3- Karşılıklı eleştiri tuzağı: Tekrarlayıcı kavga ve haklılık haksızlık çıkmazı eşleri acımasız eleştiren bireylere dönüştürebiliyor. Kılıçların keskinleşmesi gibi diller sivrileşiyor. Eleştirmede ustalaşıyorlar. Halbuki eş eleştirisi evlilikler için oldukça yıkıcı. Olumlu ve dönüştürücü bir fonksiyonu yok. Yumruk atmanın sözlü halinden başka bir şey değil.
4- Eşe kırgınlık hissetme: Kısırdöngünün diğer bir parçası ise kırgınlık. Artık kavgadan yorulmuş, kendi haklılığına keskin inançlı hale gelmiş kişiler eleştiriden yorulurlarsa, iç dünyalarına yönelerek kırgın hale geliyorlar. Kırgınlık oldukça güçlü bir duygu. Aslında eşlerinden haksızlığa uğradıklarına inanmalarının ve ümitsizliğin göstergesi.
5- Küserek duygusal uzaklaşma: Kısırdöngünün diğer bir aşaması ise küserek birbirlerinden uzaklaşma. Artık evde aktif kavga edemeyecek kadar birbirinden uzak yaşamaya başlıyorlar. Konuşamaz hale geliyorlar. Hatta bazen terapi ortamının tek anlamı konuşabilecek ortamı sağlaması oluyor.
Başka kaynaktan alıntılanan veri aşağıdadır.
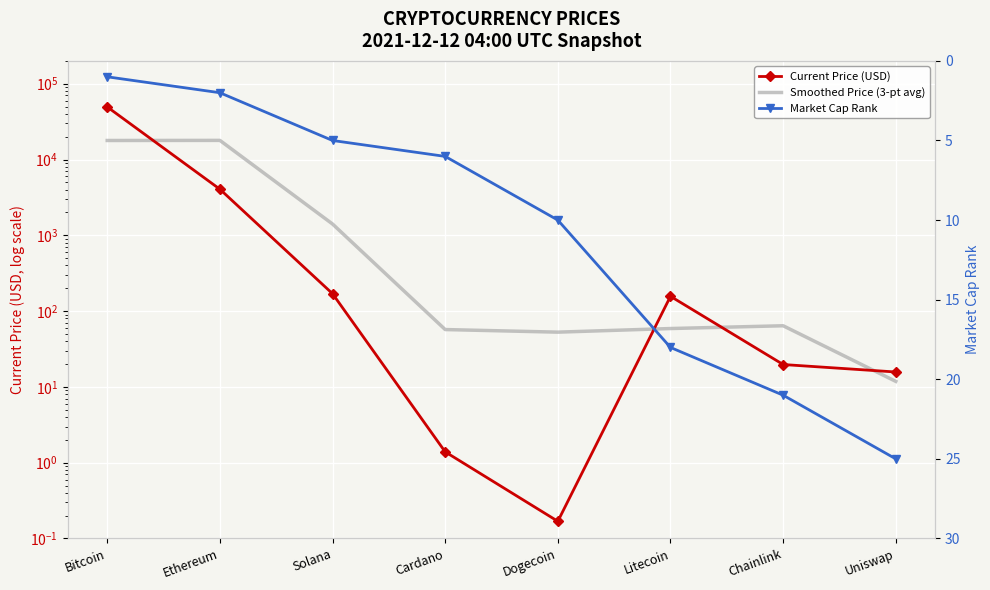

List the series in order of their peak value, lowest first.

Market Cap Rank, Smoothed Price (3-pt avg), Current Price (USD)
Uzun süreli küslükler evlilikler için kötü işaretlerden bir diğeri.
6- Boşanıp boşanmama ikilemi: Kısırdöngünün son parçası ise boşanıp boşanmama karar ikilemi içinde kalmak. Boşanma kolay iş değil. Bir yandan hala içlerinde yok olmayan duygular ve olumlu hatıralar var. Öbür taraftan ilişkiyi sürdürecek umut veya hevesleri yok.
***
Bu kısırdöngüye girmiş eşler aslında tek başlarına kötü insanlar değiller. Hatta birbirlerini iyi insan olarak da tanımlıyorlar. Ama hastalıklı bir ilişki tarzları var. Çözüm ise bu kısırdöngünün dışına çıkmak.